Human muscle cells express a functional costimulatory molecule distinct from B7.1 (CD80) and B7.2 (CD86) in vitro and in inflammatory lesions.

The B7 family of costimulatory molecules likely includes members distinct from B7.1 (CD80) and B7.2 (CD86). After stimulation with IFN-gamma or TNF-alpha, human myoblasts selectively express BB-1, but not B7.1 or B7.2. BB-1 is detected by anti-BB-1, a mAb cross-reacting with B7.1 (but not B7.2) and an as yet undefined costimulatory molecule. The absence of B7.1 and B7.2 in BB-1-positive myoblasts was confirmed by RT-PCR. The molecule detected by anti-BB-1 is functional, because anti-BB-1 mAb and CTLA4Ig (but not anti-B7.1- or anti-B7.2-specific mAbs) completely inhibit Ag presentation by cytokine-induced myoblasts to HLA-DR-matched Ag-specific CD4+ T cell lines. Stimulation of myoblasts with IL-4 induces B7.1 and B7.2, as well as BB-1, but with different time kinetics. Stimulation of CD40-positive myoblasts with anti-CD40 mAb selectively induces BB-1, whereas stimulation with CD40L-transfected mouse L cells induces BB-1 and B7.1, with different kinetics. To assess whether BB-1 is expressed in muscle tissue, we investigated 23 muscle biopsy specimens from patients with polymyositis, dermatomyositis, inclusion body myositis, Duchenne muscular dystrophy, and nonmyopathic controls by immunohistochemistry and confocal laser microscopy.

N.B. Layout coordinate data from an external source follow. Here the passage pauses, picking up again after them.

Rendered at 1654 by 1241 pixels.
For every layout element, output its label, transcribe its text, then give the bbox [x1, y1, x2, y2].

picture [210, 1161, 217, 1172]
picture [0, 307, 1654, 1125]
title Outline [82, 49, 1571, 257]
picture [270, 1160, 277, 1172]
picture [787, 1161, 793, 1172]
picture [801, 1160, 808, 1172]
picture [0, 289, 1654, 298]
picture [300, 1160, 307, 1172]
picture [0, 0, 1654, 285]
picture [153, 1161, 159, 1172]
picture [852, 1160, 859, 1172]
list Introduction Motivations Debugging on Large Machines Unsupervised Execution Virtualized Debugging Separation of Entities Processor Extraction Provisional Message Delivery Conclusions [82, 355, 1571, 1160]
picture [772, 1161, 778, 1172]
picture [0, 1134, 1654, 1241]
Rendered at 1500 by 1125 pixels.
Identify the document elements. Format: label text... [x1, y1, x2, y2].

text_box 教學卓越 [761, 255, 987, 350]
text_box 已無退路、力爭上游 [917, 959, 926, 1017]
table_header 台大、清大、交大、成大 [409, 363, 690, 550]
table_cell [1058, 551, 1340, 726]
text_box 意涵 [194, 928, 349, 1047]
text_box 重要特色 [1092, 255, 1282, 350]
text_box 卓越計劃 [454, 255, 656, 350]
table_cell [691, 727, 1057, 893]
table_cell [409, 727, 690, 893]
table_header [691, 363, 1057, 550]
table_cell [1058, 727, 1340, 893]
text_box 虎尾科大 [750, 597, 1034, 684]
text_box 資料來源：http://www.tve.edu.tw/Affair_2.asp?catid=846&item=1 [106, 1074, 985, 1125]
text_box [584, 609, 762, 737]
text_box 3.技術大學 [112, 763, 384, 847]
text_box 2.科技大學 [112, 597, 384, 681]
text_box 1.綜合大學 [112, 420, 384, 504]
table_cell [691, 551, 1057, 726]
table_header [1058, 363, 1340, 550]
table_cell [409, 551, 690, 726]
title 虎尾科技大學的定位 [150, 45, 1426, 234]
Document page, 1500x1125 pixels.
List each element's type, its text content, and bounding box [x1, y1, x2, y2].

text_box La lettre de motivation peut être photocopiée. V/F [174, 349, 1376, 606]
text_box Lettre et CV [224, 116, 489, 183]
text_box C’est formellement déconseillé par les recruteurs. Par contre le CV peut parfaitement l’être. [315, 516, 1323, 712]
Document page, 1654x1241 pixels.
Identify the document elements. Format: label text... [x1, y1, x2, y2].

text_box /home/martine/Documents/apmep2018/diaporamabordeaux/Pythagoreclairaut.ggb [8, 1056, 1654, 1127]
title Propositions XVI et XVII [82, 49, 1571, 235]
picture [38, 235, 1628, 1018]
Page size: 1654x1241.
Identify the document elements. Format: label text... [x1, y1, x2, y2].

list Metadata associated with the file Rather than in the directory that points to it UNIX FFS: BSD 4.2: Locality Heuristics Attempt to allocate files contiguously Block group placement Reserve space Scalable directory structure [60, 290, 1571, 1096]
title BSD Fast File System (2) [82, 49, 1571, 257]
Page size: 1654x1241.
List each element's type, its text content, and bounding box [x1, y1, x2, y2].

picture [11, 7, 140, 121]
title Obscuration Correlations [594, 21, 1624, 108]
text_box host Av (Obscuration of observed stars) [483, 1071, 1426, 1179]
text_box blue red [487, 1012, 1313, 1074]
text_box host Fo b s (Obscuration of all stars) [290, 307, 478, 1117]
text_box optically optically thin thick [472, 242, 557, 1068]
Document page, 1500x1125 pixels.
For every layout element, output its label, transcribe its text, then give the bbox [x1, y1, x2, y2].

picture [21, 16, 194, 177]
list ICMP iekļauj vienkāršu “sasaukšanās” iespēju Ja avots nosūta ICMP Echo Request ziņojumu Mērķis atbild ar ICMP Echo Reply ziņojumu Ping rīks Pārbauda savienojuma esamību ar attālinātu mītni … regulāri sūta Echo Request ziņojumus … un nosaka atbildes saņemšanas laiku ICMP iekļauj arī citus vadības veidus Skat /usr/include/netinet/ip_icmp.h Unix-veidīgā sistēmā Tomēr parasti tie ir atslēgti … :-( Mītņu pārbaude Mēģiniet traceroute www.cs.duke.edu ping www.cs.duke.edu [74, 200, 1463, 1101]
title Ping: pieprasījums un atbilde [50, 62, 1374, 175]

We found that, in all inflammatory myopathy cases, but not in normal muscle, many muscle fibers strongly react with anti-BB-1. In contrast, muscle fibers did not react with B7.1- or B7.2-monospecific mAbs in any of the pathologic specimens or in normal muscle. Our results demonstrate that human muscle cells can be induced to selectively express BB-1, a functional costimulatory molecule distinct from B7.1 and B7.2. This molecule may play an important role in the immunobiology of muscle.